YOUR TASKS
**1.** In the essay on aggressive drivers, rewrite everything from "I’m talking about all" down to "an aggressive asshole?", replacing "turtle" with "tortoise".
**2.** List every feature of the roads that the convicted driver would have to build, as the essay on aggressive drivers describes them.

QUOTED PASSAGE
Wouldn’t it be amazing if we came up with a new form of punishment for chronically aggressive drivers which forced them to walk the same way they drive, no matter what the consequences? I’m not talking about speeding. That has its own clear set of rules enforced by speed traps, radar guns, speed limits, etc. We’re all set there. Plus, we can’t expect speed demons to run as fast as their cars hurl them down the road.
I’m talking about all that other selfish, in-your-face, fuck-you-buddy aggression like tail-gating, blowing through stop signs and cutting people off. I’m talking about that childish behavior most people only exhibit when they’re safely wrapped in two tons of automobile. That car provides a lot of protection from retribution. That security blanket creates a lot of bravery these assholes wouldn’t otherwise display. If these drivers enrage some murderous psycho, they can just hide in their car like a turtle in its shell. But…What if that was all stripped away? Imagine their bravery disintegrating once the turtle has no shell, its frail little body is exposed. What effect would this have on the psyche of an aggressive asshole?
I don’t know the best way to prove someone has a chronic issue with aggressive driving of this type. But, let’s just say that an asshole…like that pickup truck-driving skinhead we’ve all met…yeah, him for example…let’s imagine he gets “dinged” by other drivers turning in just enough dashcam video of him cutting people off & flipping them the bird. The case has been made thanks to overwhelming evidence provided by his fellow citizens. He gets a court summons in the mail. The tape is reviewed. Yep, it’s confirmed, you’re a complete and total asshole buddy. The gavel comes down. Guilty. Mr. Wannabe Vin Diesel gets a heavy fine and is sentenced to 6 months of walking the way he drives, no matter what.
If Mr. Faux Vin Diesel refuses, his only alternative is a minimum of 2 year’s hard labor…toiling away at…you guessed it…building roads. Quaint, safe roads with school zones, lots of speed bumps, stop signs, cross walks & flower beds right down the middle. The chain gang is supervised by gold minivan-driving mommies and cautious old ladies. That’s hard time to serve for a guy like him. It’s too humiliating for his fragile ego to withstand. So, Mr. I-wish-I-was-Dominic-Toretto accepts the 6 months of walking the same asshole way he drives. He’s appointed a court supervisor & must also wear a bodycam to ensure he can’t cheat on this program one bit. The sentence begins.

(Extracted data entries)
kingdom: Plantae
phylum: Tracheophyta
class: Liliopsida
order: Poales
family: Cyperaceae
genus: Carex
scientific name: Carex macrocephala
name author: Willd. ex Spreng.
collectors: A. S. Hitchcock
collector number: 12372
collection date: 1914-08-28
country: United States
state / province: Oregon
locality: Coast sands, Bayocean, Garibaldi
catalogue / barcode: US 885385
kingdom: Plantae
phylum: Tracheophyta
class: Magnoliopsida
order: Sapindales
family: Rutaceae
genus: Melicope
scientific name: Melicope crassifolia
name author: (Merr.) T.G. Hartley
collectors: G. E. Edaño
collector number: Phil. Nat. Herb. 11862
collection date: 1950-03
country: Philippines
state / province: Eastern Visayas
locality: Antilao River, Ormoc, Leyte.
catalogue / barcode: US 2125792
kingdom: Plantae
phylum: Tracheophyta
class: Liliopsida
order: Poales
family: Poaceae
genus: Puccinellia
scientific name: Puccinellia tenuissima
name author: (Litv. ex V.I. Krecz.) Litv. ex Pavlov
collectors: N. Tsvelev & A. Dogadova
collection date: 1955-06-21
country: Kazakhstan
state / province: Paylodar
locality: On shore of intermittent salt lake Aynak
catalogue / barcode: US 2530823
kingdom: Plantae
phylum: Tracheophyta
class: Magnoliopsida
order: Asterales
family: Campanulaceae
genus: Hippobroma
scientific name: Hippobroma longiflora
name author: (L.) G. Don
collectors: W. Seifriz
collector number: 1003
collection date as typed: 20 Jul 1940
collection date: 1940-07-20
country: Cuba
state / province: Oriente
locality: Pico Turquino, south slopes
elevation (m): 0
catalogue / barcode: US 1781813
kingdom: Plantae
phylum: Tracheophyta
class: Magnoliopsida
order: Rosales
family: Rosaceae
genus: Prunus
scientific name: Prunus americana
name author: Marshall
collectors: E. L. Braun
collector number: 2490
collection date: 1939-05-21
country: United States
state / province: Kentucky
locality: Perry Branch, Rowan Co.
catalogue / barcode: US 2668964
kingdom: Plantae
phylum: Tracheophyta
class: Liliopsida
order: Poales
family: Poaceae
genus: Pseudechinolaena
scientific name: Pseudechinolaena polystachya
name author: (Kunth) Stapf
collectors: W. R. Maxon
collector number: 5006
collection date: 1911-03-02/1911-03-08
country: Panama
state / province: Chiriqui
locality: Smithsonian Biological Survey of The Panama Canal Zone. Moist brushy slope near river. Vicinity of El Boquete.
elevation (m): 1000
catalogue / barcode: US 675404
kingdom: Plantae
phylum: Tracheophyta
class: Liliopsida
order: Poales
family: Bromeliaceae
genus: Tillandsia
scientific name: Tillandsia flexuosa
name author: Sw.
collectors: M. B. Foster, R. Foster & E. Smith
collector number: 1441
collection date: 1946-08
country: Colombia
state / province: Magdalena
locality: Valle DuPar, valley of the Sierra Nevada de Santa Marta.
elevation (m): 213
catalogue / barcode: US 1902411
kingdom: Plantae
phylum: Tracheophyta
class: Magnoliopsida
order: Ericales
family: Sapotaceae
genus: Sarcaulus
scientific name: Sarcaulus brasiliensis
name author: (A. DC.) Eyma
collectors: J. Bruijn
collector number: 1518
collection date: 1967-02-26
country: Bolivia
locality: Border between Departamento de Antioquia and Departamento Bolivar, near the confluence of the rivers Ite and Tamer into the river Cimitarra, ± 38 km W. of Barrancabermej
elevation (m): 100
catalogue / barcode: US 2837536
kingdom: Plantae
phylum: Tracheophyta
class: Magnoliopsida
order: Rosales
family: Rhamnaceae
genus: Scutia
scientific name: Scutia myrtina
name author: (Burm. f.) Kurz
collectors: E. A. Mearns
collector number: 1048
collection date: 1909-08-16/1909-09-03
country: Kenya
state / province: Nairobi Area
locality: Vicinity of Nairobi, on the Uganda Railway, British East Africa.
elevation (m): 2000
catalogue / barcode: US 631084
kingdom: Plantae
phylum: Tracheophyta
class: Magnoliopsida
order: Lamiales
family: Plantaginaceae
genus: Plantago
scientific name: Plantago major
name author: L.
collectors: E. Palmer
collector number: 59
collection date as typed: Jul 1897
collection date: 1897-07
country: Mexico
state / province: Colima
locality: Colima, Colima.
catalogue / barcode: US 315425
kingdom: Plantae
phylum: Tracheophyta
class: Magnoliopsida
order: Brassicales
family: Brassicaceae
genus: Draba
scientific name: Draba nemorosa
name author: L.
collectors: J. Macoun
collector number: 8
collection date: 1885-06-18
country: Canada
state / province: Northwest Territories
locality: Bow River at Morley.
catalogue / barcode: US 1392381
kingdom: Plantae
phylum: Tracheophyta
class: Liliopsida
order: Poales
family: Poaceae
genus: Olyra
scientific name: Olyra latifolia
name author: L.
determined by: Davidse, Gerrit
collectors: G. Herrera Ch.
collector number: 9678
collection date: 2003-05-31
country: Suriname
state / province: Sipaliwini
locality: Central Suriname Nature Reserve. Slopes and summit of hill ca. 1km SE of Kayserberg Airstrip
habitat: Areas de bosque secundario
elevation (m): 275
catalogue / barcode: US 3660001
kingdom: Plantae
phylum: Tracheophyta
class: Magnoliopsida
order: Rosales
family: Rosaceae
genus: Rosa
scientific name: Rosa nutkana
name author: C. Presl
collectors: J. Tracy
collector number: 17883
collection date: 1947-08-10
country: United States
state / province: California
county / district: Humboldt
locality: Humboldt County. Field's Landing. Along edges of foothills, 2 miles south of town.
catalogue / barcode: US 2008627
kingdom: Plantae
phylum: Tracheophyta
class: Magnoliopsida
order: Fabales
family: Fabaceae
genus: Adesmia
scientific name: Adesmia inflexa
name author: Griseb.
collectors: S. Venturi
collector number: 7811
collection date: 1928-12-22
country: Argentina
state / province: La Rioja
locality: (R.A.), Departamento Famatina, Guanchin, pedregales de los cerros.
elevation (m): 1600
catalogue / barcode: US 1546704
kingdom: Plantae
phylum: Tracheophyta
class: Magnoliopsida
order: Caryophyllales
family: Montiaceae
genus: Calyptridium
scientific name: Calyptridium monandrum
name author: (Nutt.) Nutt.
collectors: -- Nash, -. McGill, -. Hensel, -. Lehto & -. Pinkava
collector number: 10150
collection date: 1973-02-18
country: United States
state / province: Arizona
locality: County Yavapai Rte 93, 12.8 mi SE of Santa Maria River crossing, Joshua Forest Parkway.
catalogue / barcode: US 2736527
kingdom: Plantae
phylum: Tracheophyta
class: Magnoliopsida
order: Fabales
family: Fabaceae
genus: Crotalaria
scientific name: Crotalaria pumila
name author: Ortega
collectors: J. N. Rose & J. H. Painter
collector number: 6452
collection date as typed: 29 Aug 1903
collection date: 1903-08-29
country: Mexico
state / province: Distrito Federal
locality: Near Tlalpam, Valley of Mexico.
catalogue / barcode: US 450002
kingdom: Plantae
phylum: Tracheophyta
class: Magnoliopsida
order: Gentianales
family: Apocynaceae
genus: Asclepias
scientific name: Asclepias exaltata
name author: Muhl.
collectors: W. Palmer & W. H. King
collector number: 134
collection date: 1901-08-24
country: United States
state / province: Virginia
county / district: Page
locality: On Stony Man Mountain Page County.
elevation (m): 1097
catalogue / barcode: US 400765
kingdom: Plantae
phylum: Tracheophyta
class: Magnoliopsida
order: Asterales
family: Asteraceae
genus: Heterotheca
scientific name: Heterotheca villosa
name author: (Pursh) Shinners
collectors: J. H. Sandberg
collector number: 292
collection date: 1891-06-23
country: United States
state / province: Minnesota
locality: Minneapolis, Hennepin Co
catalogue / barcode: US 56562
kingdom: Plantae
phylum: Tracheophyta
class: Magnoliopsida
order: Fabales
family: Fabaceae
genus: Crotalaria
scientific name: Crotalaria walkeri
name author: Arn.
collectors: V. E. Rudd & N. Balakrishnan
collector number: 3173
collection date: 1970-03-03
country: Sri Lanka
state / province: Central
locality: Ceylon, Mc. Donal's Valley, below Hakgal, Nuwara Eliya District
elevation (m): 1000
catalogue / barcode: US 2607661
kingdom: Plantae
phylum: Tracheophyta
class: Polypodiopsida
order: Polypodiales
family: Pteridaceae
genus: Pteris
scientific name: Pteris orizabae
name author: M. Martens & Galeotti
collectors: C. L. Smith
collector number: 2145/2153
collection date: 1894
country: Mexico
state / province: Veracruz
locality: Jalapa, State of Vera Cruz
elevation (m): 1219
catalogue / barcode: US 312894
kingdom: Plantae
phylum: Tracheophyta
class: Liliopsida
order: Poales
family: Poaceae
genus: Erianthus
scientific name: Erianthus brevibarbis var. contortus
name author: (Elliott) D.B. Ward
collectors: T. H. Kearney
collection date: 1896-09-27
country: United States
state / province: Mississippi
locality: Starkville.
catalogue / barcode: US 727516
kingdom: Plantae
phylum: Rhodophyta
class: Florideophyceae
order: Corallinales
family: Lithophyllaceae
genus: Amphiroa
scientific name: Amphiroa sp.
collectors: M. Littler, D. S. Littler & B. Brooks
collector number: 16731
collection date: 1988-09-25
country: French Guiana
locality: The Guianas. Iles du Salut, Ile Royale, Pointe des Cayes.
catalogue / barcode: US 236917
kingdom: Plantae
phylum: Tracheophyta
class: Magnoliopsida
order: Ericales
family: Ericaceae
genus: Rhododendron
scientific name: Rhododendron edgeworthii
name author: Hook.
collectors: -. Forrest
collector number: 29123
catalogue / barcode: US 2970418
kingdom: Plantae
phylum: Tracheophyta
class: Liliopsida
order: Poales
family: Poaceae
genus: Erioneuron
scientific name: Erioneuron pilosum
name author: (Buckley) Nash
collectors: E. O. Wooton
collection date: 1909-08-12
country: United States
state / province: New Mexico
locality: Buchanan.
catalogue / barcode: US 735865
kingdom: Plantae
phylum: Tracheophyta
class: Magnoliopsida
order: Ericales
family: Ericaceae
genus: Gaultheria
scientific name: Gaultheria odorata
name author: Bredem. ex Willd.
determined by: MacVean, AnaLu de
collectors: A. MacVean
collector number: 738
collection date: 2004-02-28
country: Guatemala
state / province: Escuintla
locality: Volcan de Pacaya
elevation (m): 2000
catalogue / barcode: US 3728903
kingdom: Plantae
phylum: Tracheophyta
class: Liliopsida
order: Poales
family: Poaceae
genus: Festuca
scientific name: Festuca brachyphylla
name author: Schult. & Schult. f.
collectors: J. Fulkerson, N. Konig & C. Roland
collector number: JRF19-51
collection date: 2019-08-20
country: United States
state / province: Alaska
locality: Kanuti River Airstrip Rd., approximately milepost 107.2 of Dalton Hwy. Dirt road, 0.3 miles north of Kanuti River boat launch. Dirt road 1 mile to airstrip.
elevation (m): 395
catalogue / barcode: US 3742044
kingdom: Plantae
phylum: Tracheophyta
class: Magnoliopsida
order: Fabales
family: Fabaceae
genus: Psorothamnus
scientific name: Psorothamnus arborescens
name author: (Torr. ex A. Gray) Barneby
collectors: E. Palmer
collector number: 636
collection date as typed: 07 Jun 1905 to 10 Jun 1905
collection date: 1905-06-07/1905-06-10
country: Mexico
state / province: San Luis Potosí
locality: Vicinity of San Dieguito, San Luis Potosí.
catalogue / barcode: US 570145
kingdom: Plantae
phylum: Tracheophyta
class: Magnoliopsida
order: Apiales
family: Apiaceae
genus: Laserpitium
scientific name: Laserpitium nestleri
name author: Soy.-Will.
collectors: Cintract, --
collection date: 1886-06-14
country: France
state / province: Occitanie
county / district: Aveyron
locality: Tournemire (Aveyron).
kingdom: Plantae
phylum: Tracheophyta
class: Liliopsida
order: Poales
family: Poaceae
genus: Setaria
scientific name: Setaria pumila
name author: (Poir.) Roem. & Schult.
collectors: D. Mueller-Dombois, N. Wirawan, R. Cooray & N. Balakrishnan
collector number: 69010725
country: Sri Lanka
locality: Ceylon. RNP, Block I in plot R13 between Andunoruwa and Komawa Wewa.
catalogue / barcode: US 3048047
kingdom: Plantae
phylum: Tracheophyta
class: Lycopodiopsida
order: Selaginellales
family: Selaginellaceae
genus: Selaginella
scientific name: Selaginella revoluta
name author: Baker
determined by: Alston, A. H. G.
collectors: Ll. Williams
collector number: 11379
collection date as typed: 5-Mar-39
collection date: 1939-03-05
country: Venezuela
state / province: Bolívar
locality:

WRITTEN RESPONSES
**1.**
I’m talking about all that other selfish, in-your-face, fuck-you-buddy aggression like tail-gating, blowing through stop signs and cutting people off. I’m talking about that childish behavior most people only exhibit when they’re safely wrapped in two tons of automobile. That car provides a lot of protection from retribution. That security blanket creates a lot of bravery these assholes wouldn’t otherwise display. If these drivers enrage some murderous psycho, they can just hide in their car like a tortoise in its shell. But…What if that was all stripped away? Imagine their bravery disintegrating once the tortoise has no shell, its frail little body is exposed. What effect would this have on the psyche of an aggressive asshole?

**2.**
- school zones
- lots of speed bumps
- stop signs
- cross walks
- flower beds right down the middle